> [Document section]:
Friday 27 August 2021

Brexit and empty shelves

 Britain’s supply chains in Brexit’s brave new world

Six months and counting since the U.K. took its leave from its largest trading partner, the EU, and timely to ask - how is its economy performing? 

Bear in mind the PM’s declaration on December 24  that the new EU-UK Trade and Cooperation Agreement, which he had just signed, is “a good deal for the whole of Europe.” 

In recent weeks examples have been cropping up to indicate problems of empty shelves, issues of driver shortages raised by hauliers and by retailers, culminating in delays in the provision of products to meet consumer demand.  

When Great Britain departed from the EU single market and took back control on 1 January,  its agreed deal included special provision for Northern Ireland.  It remains inside the EU market for goods.   

With minimal delay Brexit’s impacts on supplies of certain classes of goods into Northern Ireland began to emerge.   The ugly sceptre of violence returned to some streets in Belfast as loyalists protested about customs checks arising from the new arrangements for transporting goods within the U.K. from GB to NI.

And yet, statistics just published reveal that trade between the Republic and Northern Ireland since the U.K’s exit has grown spectacularly in the six months spanning January to June 2021 - €800 million in round figures.  

Data published by the Central Statistics Office in Dublin (1) show that imports from Northern Ireland to the Republic have risen by 77% since the U.K’s departure from the EU.  

At the same time, the value of the Republic’s exports to Northern Ireland has risen by 43%.

> [Task list]:
(a) Could you render this sentence from the Brexit post into Spanish: "At the same time, the value of the Republic’s exports to Northern Ireland has risen by 43%."
(b) Answer these questions from the Brexit post:
(i) On what date did the PM call the new EU-UK Trade and Cooperation Agreement "a good deal for the whole of Europe"?
(ii) Which body in Dublin published the trade data?
(iii) By what percentage have imports from Northern Ireland to the Republic risen since the U.K.'s departure from the EU?
The records that follow are separate material and have no connection to the Brexit post.

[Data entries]
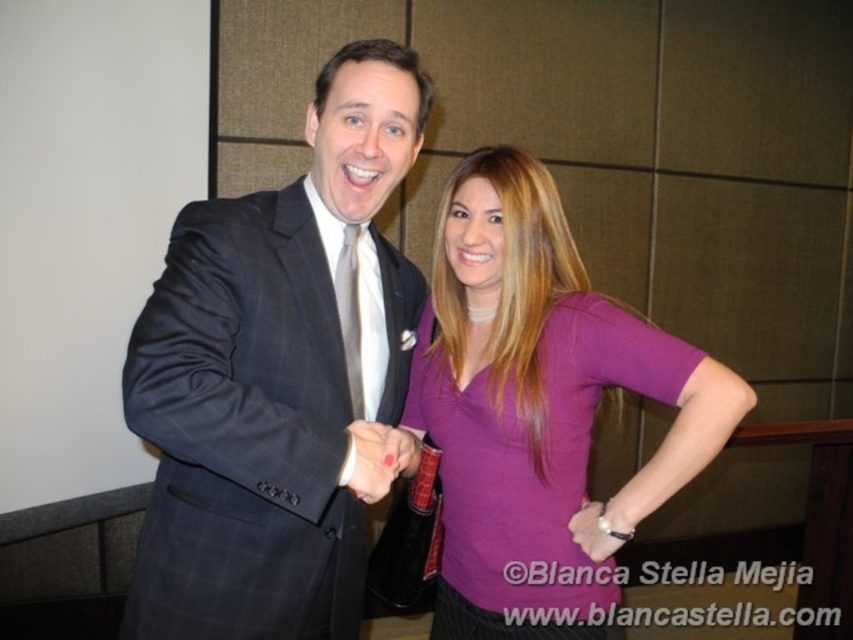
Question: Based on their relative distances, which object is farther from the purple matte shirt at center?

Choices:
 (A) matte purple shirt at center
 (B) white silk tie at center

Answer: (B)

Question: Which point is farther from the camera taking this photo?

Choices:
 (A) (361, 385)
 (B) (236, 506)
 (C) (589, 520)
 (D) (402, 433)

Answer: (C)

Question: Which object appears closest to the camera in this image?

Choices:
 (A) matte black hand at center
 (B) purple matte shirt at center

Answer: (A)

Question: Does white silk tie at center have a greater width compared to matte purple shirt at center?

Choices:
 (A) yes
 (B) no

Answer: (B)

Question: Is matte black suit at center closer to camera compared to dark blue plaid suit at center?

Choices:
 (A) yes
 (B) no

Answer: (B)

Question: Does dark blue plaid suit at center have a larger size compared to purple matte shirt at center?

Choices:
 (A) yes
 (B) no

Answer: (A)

> [Answers to the exercise]:
(a) Al mismo tiempo, el valor de las exportaciones de la República a Irlanda del Norte ha aumentado un 43 %.

(b)
(i) December 24
(ii) The Central Statistics Office
(iii) 77%